• **Work order**: Can you turn the text lines of these records into one numbered list, skipping blank lines and leaving out the pictures?
::: Data :::
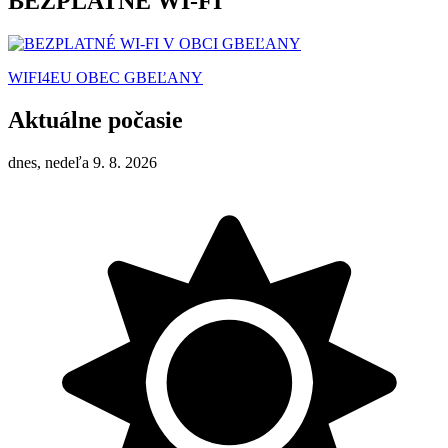
BEZPLATNÉ WI-FI
WIFI4EU OBEC GBEĽANY
Aktuálne počasie
dnes, nedeľa 9. 8. 2026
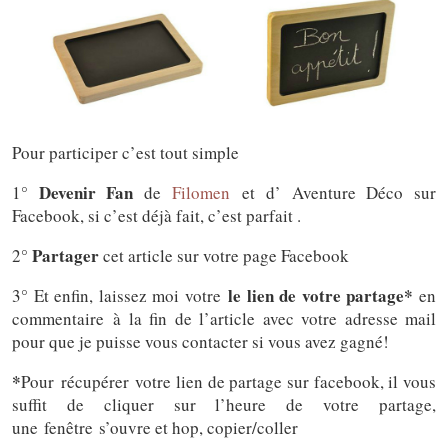
Pour participer c’est tout simple
Devenir Fan
1°
de
Filomen
et d’ Aventure Déco sur
Facebook, si c’est déjà fait, c’est parfait .
Partager
2°
cet article sur votre page Facebook
le lien de votre partage*
3° Et enfin, laissez moi votre
en
commentaire à la fin de l’article avec votre adresse mail
pour que je puisse vous contacter si vous avez gagné!
*
Pour récupérer votre lien de partage sur facebook, il vous
suffit de cliquer sur l’heure de votre partage,
une fenêtre s’ouvre et hop, copier/coller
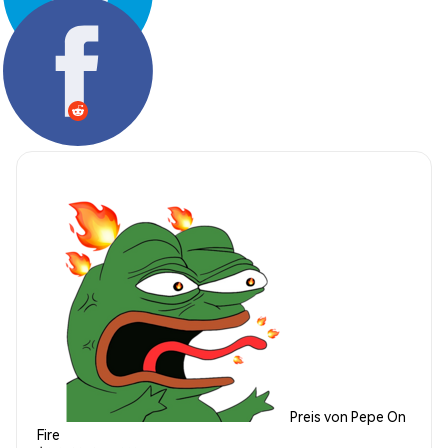
Teilen:
Preis von Pepe On
Fire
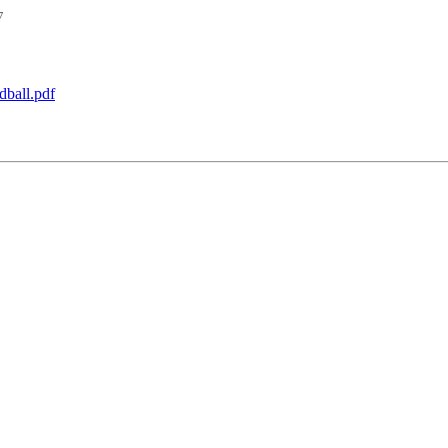
7
dball.pdf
:::
• **Solution to the problem**:
1. BEZPLATNÉ WI-FI
2. WIFI4EU OBEC GBEĽANY
3. Aktuálne počasie
4. dnes, nedeľa 9. 8. 2026
5. Pour participer c’est tout simple
6. Devenir Fan
7. 1°
8. de
9. Filomen
10. et d’ Aventure Déco sur
11. Facebook, si c’est déjà fait, c’est parfait .
12. Partager
13. 2°
14. cet article sur votre page Facebook
15. le lien de votre partage*
16. 3° Et enfin, laissez moi votre
17. en
18. commentaire à la fin de l’article avec votre adresse mail
19. pour que je puisse vous contacter si vous avez gagné!
20. *
21. Pour récupérer votre lien de partage sur facebook, il vous
22. suffit de cliquer sur l’heure de votre partage,
23. une fenêtre s’ouvre et hop, copier/coller
24. Teilen:
25. Preis von Pepe On
26. Fire
27. 7
28. dball.pdf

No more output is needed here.